University of Massachusetts President Marty Meehan is feeling the crunch of increased competition. He announced in March of this year a plan to expand the university’s online college to serve adult learners and grow their student base. “Over the next several years, there will be four to five major players in online education with strong regional footholds, and we intend to be one of them,” he said. “The time for us to act is now.”
One immediate issue pressuring Meehan is institutions outside Massachusetts that have been recruiting in Massachusetts for their programs. Specifically, said Meehan, Southern New Hampshire University, which enrolls an estimated 15,000 Massachusetts residents, as well as Penn State World Campus and Purdue Global.
While many universities like U-Mass are making the push to go digital, they’re realizing just “being online” is not enough, and building online programs does not automatically mean they will attract students to keep those programs going. As a result, many universities are increasingly turning to traditional marketing methods to help, shifting the race from building online learning to capturing market share.
In April 2017 Harvard business professor and management guru, Clayton Christensen doubled down on his provocative claim that half of all colleges will close within a decade. HigherEd is an industry that “for several centuries was not disrupted,” he said, but “online learning has put a kink in that.” Technology itself is not the disruptor, Christensen continued; a new business model is. But “it is technology that enables the new business model to coalesce, and that’s what is happening in HigherEd now.”
Connecting the Dots
While stepping back to get the historical perspective of the newspaper industry can’t show us what will happen in the learning industry, perhaps it can teach us to look critically at key questions related to our business model, assess how to provide real value, and think critically about how the technologies of tomorrow might fundamentally shift roles, distribution, revenue models, or something else.
Some key questions to consider might be:
- Sources of income — What are the sources of income, potential threats, and possible future sources?
- Real and defensible value — What do our programs need to do and look like? How do we create defensible moats?
- Competition — Who is the competition regionally, nationally, globally and across industries? What can we learn from them? What can we do better?
- Operations — What needs to change and what is changing?
- Which of our organizational structures are outdated? (Can we afford to just add digital learning or do we also need to rethink our operational model, partnerships, vendor relationships, and on-ground footprint?)
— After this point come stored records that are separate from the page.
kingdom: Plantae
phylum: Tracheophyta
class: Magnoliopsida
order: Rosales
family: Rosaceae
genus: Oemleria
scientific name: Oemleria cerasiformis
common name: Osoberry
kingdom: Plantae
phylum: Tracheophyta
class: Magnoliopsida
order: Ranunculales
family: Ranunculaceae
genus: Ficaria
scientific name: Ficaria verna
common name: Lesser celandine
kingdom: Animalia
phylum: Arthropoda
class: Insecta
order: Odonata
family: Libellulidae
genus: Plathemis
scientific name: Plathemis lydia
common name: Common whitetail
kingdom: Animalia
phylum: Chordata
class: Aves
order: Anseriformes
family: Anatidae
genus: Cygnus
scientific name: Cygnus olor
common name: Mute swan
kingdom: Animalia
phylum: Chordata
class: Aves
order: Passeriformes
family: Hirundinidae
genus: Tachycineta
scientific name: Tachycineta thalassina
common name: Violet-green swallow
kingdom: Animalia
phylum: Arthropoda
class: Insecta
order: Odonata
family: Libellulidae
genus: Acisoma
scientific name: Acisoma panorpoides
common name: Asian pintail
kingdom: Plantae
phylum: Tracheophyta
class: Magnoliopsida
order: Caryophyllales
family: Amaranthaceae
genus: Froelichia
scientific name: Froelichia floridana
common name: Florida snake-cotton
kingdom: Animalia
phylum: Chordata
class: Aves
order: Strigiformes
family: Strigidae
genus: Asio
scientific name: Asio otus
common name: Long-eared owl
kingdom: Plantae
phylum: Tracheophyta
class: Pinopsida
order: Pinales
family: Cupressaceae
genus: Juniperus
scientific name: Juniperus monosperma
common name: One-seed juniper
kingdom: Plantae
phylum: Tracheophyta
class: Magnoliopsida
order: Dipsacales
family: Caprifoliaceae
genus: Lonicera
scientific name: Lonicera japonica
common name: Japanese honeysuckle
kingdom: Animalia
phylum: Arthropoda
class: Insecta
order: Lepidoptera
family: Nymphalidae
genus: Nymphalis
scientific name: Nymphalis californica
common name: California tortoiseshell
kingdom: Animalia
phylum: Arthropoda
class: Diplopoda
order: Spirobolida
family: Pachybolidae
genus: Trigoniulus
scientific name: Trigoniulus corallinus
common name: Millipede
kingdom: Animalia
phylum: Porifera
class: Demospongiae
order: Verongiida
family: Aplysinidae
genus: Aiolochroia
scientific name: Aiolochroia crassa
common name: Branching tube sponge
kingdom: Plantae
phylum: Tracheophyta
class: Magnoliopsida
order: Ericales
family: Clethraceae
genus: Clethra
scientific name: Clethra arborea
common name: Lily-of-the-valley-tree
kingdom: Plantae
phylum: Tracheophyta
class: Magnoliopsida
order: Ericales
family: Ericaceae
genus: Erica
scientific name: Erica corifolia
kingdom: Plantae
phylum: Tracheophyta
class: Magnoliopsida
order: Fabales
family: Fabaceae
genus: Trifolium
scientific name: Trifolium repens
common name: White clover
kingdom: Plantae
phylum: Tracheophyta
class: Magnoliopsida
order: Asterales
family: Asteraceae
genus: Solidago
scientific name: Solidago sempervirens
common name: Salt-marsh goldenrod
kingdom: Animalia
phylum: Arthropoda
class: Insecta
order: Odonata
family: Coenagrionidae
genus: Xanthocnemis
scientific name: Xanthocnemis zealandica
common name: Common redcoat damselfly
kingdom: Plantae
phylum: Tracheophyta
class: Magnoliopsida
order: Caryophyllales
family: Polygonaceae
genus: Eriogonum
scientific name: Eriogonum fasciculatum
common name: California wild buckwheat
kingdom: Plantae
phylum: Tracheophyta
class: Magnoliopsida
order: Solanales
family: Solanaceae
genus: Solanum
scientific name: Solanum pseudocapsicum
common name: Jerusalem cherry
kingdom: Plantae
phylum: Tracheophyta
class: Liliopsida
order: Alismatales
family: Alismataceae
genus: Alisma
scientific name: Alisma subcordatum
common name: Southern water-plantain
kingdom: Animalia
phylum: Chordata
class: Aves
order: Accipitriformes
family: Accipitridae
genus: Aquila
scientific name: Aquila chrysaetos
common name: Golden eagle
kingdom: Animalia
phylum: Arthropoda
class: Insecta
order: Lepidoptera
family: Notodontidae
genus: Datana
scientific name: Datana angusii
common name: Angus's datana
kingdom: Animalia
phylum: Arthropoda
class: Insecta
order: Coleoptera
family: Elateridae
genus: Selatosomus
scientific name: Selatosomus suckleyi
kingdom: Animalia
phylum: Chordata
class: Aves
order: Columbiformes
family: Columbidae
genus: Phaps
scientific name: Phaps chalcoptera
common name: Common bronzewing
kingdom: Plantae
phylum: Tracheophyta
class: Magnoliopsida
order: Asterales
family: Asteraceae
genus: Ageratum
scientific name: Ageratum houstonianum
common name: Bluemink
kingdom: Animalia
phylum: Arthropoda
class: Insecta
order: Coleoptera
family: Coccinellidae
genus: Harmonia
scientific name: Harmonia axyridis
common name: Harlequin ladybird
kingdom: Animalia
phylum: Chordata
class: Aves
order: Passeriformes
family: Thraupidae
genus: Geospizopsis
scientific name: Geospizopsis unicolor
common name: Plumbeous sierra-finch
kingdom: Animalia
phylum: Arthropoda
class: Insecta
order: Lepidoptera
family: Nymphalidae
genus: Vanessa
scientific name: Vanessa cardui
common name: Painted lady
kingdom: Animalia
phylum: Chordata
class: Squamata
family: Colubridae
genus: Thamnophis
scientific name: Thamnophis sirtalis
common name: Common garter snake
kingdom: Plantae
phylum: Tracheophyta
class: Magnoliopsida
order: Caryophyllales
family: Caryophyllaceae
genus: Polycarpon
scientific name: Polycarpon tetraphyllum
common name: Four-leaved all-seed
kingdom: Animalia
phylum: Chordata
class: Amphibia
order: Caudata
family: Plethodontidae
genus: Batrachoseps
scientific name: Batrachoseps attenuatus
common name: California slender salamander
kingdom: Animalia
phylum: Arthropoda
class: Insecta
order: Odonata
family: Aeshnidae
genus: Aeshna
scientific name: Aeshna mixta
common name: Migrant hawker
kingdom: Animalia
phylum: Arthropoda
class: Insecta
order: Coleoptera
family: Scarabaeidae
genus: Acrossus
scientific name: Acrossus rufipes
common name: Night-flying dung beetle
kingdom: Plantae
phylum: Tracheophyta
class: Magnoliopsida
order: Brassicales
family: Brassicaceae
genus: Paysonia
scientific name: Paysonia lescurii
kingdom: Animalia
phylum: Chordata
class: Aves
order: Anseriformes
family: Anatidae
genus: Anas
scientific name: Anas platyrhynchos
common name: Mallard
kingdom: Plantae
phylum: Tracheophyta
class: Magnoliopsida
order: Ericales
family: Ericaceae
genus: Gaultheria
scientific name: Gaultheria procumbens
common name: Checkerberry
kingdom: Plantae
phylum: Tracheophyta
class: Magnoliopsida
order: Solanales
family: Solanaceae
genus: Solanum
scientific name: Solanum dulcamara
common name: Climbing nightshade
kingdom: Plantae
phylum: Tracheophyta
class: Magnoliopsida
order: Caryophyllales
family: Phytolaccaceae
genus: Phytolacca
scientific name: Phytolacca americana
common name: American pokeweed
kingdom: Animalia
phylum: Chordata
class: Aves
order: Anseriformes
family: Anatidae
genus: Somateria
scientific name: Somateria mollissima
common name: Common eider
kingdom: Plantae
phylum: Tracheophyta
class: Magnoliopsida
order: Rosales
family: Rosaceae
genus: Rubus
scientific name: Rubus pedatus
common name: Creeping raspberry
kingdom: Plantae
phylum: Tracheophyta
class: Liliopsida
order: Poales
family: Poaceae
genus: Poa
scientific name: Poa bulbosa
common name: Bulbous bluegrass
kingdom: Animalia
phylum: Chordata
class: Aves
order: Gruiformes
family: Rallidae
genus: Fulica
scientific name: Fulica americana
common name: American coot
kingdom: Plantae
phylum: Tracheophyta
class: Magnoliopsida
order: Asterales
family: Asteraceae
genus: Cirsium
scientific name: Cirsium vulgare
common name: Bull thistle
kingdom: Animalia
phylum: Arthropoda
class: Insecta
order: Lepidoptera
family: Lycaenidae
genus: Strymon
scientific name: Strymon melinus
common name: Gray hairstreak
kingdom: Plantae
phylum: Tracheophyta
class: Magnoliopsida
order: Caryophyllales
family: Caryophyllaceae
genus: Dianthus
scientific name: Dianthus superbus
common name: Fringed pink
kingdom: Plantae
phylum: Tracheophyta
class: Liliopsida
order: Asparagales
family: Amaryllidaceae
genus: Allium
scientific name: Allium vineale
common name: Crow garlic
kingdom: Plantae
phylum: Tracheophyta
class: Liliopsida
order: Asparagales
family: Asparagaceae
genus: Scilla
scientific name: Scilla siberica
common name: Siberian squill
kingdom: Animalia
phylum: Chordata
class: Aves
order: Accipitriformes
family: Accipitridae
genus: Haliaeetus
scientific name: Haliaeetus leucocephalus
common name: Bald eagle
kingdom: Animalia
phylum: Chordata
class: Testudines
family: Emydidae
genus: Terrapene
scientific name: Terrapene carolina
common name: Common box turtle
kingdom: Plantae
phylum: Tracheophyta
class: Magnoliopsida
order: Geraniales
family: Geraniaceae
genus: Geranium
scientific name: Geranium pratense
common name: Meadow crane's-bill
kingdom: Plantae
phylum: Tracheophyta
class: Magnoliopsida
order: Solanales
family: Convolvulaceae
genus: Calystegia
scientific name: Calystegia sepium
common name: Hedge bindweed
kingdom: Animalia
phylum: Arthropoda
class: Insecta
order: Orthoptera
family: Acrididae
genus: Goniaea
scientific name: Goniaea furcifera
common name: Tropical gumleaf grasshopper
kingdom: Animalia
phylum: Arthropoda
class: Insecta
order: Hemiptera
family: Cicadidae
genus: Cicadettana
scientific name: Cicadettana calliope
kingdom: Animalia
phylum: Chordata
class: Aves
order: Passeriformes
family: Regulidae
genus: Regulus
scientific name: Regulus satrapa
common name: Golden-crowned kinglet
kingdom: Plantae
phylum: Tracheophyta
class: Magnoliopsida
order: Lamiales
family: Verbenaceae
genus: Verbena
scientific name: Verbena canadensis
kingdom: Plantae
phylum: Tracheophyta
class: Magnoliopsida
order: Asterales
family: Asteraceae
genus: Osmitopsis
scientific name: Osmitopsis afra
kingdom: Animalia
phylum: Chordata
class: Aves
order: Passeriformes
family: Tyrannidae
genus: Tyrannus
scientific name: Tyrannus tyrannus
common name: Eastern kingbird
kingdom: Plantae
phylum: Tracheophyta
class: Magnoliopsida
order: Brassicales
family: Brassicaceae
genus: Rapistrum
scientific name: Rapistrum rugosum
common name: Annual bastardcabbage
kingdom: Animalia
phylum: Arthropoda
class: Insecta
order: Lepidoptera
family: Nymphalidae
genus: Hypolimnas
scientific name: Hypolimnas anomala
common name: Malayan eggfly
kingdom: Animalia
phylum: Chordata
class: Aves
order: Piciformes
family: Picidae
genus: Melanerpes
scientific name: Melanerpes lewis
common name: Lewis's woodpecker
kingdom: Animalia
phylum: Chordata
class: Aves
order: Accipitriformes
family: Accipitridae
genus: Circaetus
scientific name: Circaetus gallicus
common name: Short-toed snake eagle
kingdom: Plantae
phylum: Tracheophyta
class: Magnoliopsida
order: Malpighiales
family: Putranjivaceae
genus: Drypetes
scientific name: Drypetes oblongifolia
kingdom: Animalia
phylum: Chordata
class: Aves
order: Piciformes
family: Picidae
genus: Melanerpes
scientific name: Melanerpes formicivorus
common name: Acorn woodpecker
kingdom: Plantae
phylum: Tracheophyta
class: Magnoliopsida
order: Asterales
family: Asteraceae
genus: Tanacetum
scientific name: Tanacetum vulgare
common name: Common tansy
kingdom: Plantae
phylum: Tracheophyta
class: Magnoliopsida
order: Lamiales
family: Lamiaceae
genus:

- What type of staff should we hire? (Are there new types of professionals such as learning designers, product developers, marketers, data scientists, etc. that are essential in creating a new, efficient model?)
- What do we need to do to attract consumers, i.e., students? (leverage new and old methods — e.g., creating a strong brand, advertising, embracing social media, and inbound marketing techniques?
- How might platforms, automation, and machine learning impact the future of learning and the business model?
Evolve and Thrive
Thoughtful reflection on questions like these can help us advance to serve students better. One thing is for sure, surface-level adaptation, i.e., just putting courses online, will not be enough. Whatever approach you take to evolve, create value for learners, and build a sustainable business model, it’s imperative to make sure you have the right people in place. And this will likely include professionals with skills outside of traditional education. Who’s on your dream team?